Exercise: Only the lines from the top of the data through the line with "sottovalutare: il debito emerso dalla" should be repeated, each exactly as written.

(Extracted data entries)

"""

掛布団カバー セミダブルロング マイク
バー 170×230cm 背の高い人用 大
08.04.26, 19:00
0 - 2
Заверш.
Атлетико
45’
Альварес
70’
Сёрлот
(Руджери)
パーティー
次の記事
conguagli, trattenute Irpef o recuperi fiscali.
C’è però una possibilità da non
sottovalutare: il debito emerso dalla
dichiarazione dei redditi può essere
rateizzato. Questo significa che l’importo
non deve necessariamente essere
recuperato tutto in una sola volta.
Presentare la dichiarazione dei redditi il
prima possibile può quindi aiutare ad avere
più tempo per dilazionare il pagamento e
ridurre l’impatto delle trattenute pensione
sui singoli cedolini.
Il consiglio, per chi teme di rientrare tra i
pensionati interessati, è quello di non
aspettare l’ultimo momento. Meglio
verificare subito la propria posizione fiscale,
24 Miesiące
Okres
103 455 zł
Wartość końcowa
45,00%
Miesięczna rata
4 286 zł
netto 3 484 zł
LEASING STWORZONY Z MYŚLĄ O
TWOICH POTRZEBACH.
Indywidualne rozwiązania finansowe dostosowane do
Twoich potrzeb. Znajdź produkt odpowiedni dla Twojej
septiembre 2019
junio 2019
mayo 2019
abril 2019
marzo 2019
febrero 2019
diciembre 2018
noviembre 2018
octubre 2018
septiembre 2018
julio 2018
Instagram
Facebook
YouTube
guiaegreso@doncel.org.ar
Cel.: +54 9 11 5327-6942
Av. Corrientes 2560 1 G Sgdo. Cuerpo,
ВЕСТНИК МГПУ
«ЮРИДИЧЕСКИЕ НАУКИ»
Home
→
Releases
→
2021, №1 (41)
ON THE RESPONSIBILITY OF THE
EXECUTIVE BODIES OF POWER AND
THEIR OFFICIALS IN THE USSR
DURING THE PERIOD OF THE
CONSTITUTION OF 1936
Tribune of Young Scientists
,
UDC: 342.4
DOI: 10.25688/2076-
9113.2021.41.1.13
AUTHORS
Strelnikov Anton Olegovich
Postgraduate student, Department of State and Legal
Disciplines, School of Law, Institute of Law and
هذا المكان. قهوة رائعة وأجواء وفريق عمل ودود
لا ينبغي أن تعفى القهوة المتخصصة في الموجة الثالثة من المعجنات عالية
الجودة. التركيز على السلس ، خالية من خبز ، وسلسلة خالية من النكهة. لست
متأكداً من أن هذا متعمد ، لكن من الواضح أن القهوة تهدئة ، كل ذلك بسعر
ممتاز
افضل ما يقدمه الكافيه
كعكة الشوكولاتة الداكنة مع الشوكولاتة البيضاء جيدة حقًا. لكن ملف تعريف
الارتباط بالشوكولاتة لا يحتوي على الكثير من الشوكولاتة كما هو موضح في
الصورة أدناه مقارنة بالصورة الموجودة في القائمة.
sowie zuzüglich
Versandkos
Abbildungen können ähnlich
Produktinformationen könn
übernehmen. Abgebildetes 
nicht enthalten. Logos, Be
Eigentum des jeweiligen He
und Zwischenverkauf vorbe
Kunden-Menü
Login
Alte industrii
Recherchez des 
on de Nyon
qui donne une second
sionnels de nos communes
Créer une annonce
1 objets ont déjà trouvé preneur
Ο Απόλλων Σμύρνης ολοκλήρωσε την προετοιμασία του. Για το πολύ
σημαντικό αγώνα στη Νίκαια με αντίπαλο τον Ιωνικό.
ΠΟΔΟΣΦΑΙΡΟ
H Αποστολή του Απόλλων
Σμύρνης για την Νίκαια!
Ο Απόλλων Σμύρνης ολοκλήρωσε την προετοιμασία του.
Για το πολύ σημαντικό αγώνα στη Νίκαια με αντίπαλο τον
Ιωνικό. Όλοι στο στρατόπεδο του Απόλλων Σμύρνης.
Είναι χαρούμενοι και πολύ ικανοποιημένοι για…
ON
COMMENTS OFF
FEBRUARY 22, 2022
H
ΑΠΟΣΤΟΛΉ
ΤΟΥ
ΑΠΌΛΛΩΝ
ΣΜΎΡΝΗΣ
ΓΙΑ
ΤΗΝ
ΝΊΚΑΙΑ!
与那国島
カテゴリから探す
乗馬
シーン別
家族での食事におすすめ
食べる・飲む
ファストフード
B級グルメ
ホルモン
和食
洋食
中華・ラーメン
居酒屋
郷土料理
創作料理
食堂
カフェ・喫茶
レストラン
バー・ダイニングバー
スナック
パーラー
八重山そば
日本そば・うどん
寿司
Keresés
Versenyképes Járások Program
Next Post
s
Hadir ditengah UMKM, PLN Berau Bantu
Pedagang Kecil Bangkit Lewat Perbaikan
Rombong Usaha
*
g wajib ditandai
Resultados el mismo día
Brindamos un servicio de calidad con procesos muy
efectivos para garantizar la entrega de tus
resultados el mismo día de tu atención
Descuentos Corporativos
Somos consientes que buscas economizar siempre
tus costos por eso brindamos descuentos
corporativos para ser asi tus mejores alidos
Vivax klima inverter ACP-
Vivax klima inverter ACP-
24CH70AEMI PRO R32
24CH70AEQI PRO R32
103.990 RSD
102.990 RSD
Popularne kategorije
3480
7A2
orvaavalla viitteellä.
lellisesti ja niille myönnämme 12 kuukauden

"""

Response to this exercise:
掛布団カバー セミダブルロング マイク
バー 170×230cm 背の高い人用 大
08.04.26, 19:00
0 - 2
Заверш.
Атлетико
45’
Альварес
70’
Сёрлот
(Руджери)
パーティー
次の記事
conguagli, trattenute Irpef o recuperi fiscali.
C’è però una possibilità da non
sottovalutare: il debito emerso dalla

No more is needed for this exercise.